*The problem*: Copy out every line of the material below with each "Frieden" replaced by "Glück" and everything else left unchanged. Leave the pictures out.

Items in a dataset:
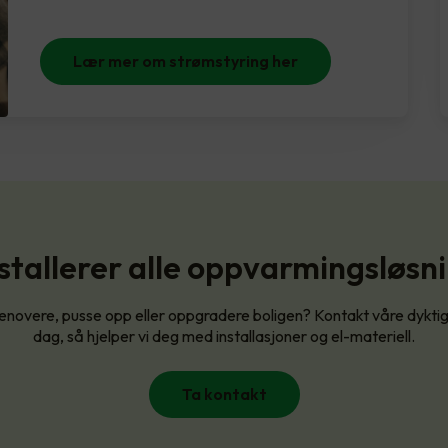
Lær mer om strømstyring her
nstallerer alle oppvarmingsløsn
renovere, pusse opp eller oppgradere boligen? Kontakt våre dyktige
dag, så hjelper vi deg med installasjoner og el-materiell.
Ta kontakt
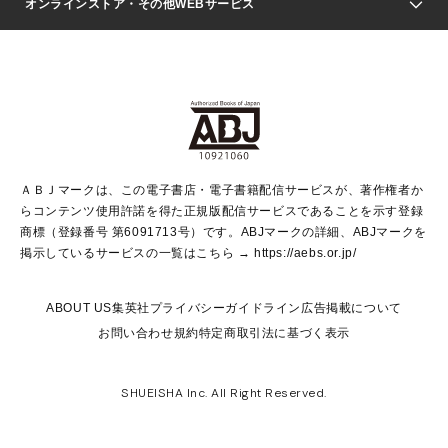
週刊ヤングジャンプ
オンラインストア・その他WEBサービス
文芸・文庫・総合
芸能・情報・スポーツ
少女マンガ
Vジャンプ
non-no Web
ヤングジャンプ定期購読デジタル
すばる
Myojo
オンラインストア
りぼん
学芸・ノンフィクション・新書
最強ジャンプ
女性マンガ
@BAILA
ヤンジャン＋
小説すばる
週プレNEWS
マーガレット
集英社OTOコンテンツ
集英社 学芸編集部
少年ジャンプ＋
その他WEBサービス
クッキー
ライトノベル・ノベライズ
MAQUIA ONLINE
となりのヤングジャンプ
集英社 文芸ステーション
週プレ グラジャパ！
別冊マーガレット
SHUEISHA MANGA-ART HERITAGE
集英社 ビジネス書
ゼブラック
ココハナ
SHUEISHA ADNAVI
SPUR.JP
集英社Webマガジン Cobalt
グランドジャンプ
web 集英社文庫
キッズ
web Sportiva
マンガMee
ジャンプキャラクターズストア
集英社新書
ジャンプルーキー！
月刊オフィスユー
ＡＢＪマークは、この電子書店・電子書籍配信サービスが、著作権者か
EDITOR'S LAB
LEE
集英社オレンジ文庫
ウルトラジャンプ
青春と読書
パラスポ＋！
らコンテンツ使用許諾を得た正規版配信サービスであることを示す登録
集英社みらい文庫
リマコミ＋
HAPPY PLUS STORE
集英社新書プラス
ジャンプTOON
商標（登録番号 第6091713号）です。ABJマークの詳細、ABJマークを
Marisol
シフォン文庫
アジア人物史
S-KIDS.LAND
マンガMeets
掲示しているサービスの一覧はこちら →
https://aebs.or.jp/
shueisha vox
よみタイ
S-MANGA
Web éclat
ダッシュエックス文庫
LEEマルシェ
kotoba
集英社ジャンプリミックス
ABOUT US
集英社プライバシーガイドライン
広告掲載について
T JAPAN:The New York Times Style Magazine
JUMP j BOOKS
お問い合わせ
規約
特定商取引法に基づく表示
SHOP Marisol
e!集英社
集英社コミック文庫
集英社女性誌ポータル
éclat premium
imidas
MEN'S NON-NO WEB
SHUEISHA Inc. All Right Reserved.
mirabella
UOMO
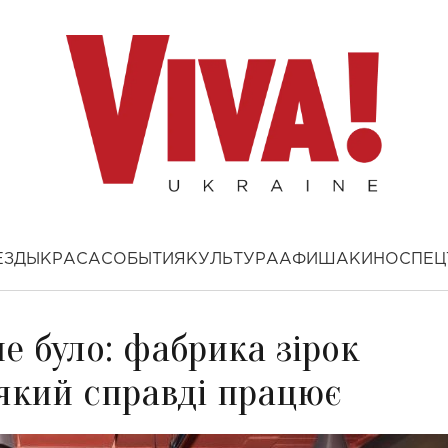
ЕЗДЫ
КРАСА
СОБЫТИЯ
КУЛЬТУРА
АФИША
КИНО
СПЕЦ
не було: фабрика зірок
який справді працює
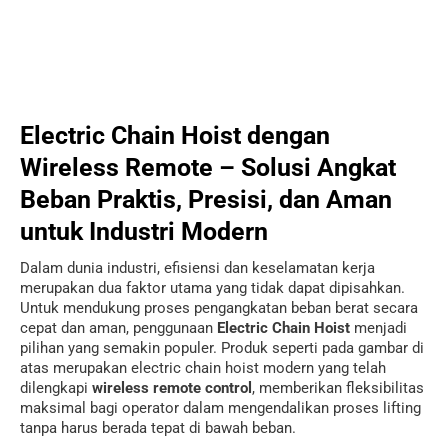
Electric Chain Hoist dengan
Wireless Remote – Solusi Angkat
Beban Praktis, Presisi, dan Aman
untuk Industri Modern
Dalam dunia industri, efisiensi dan keselamatan kerja
merupakan dua faktor utama yang tidak dapat dipisahkan.
Untuk mendukung proses pengangkatan beban berat secara
cepat dan aman, penggunaan
Electric Chain Hoist
menjadi
pilihan yang semakin populer. Produk seperti pada gambar di
atas merupakan electric chain hoist modern yang telah
dilengkapi
wireless remote control
, memberikan fleksibilitas
maksimal bagi operator dalam mengendalikan proses lifting
tanpa harus berada tepat di bawah beban.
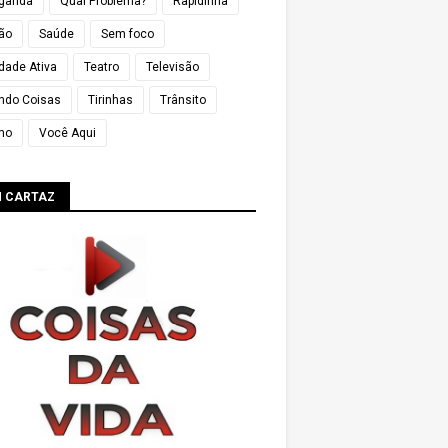
ganda
Qual Problema?
Rapidinha
ião
Saúde
Sem foco
dade Ativa
Teatro
Televisão
ndo Coisas
Tirinhas
Trânsito
mo
Você Aqui
M CARTAZ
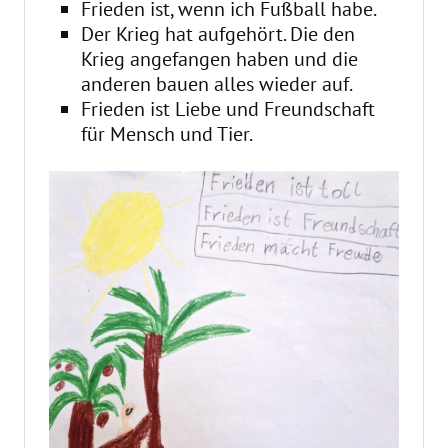
Frieden ist, wenn ich Fußball habe.
Der Krieg hat aufgehört. Die den
Krieg angefangen haben und die
anderen bauen alles wieder auf.
Frieden ist Liebe und Freundschaft
für Mensch und Tier.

*Result of the task*:
Lær mer om strømstyring her
nstallerer alle oppvarmingsløsn
renovere, pusse opp eller oppgradere boligen? Kontakt våre dyktige
dag, så hjelper vi deg med installasjoner og el-materiell.
Ta kontakt
週刊ヤングジャンプ
オンラインストア・その他WEBサービス
文芸・文庫・総合
芸能・情報・スポーツ
少女マンガ
Vジャンプ
non-no Web
ヤングジャンプ定期購読デジタル
すばる
Myojo
オンラインストア
りぼん
学芸・ノンフィクション・新書
最強ジャンプ
女性マンガ
@BAILA
ヤンジャン＋
小説すばる
週プレNEWS
マーガレット
集英社OTOコンテンツ
集英社 学芸編集部
少年ジャンプ＋
その他WEBサービス
クッキー
ライトノベル・ノベライズ
MAQUIA ONLINE
となりのヤングジャンプ
集英社 文芸ステーション
週プレ グラジャパ！
別冊マーガレット
SHUEISHA MANGA-ART HERITAGE
集英社 ビジネス書
ゼブラック
ココハナ
SHUEISHA ADNAVI
SPUR.JP
集英社Webマガジン Cobalt
グランドジャンプ
web 集英社文庫
キッズ
web Sportiva
マンガMee
ジャンプキャラクターズストア
集英社新書
ジャンプルーキー！
月刊オフィスユー
ＡＢＪマークは、この電子書店・電子書籍配信サービスが、著作権者か
EDITOR'S LAB
LEE
集英社オレンジ文庫
ウルトラジャンプ
青春と読書
パラスポ＋！
らコンテンツ使用許諾を得た正規版配信サービスであることを示す登録
集英社みらい文庫
リマコミ＋
HAPPY PLUS STORE
集英社新書プラス
ジャンプTOON
商標（登録番号 第6091713号）です。ABJマークの詳細、ABJマークを
Marisol
シフォン文庫
アジア人物史
S-KIDS.LAND
マンガMeets
掲示しているサービスの一覧はこちら →
https://aebs.or.jp/
shueisha vox
よみタイ
S-MANGA
Web éclat
ダッシュエックス文庫
LEEマルシェ
kotoba
集英社ジャンプリミックス
ABOUT US
集英社プライバシーガイドライン
広告掲載について
T JAPAN:The New York Times Style Magazine
JUMP j BOOKS
お問い合わせ
規約
特定商取引法に基づく表示
SHOP Marisol
e!集英社
集英社コミック文庫
集英社女性誌ポータル
éclat premium
imidas
MEN'S NON-NO WEB
SHUEISHA Inc. All Right Reserved.
mirabella
UOMO
ЕЗДЫ
КРАСА
СОБЫТИЯ
КУЛЬТУРА
АФИША
КИНО
СПЕЦ
не було: фабрика зірок
який справді працює
Electric Chain Hoist dengan
Wireless Remote – Solusi Angkat
Beban Praktis, Presisi, dan Aman
untuk Industri Modern
Dalam dunia industri, efisiensi dan keselamatan kerja
merupakan dua faktor utama yang tidak dapat dipisahkan.
Untuk mendukung proses pengangkatan beban berat secara
cepat dan aman, penggunaan
Electric Chain Hoist
menjadi
pilihan yang semakin populer. Produk seperti pada gambar di
atas merupakan electric chain hoist modern yang telah
dilengkapi
wireless remote control
, memberikan fleksibilitas
maksimal bagi operator dalam mengendalikan proses lifting
tanpa harus berada tepat di bawah beban.
ganda
Qual Problema?
Rapidinha
ião
Saúde
Sem foco
dade Ativa
Teatro
Televisão
ndo Coisas
Tirinhas
Trânsito
mo
Você Aqui
M CARTAZ
Glück ist, wenn ich Fußball habe.
Der Krieg hat aufgehört. Die den
Krieg angefangen haben und die
anderen bauen alles wieder auf.
Glück ist Liebe und Freundschaft
für Mensch und Tier.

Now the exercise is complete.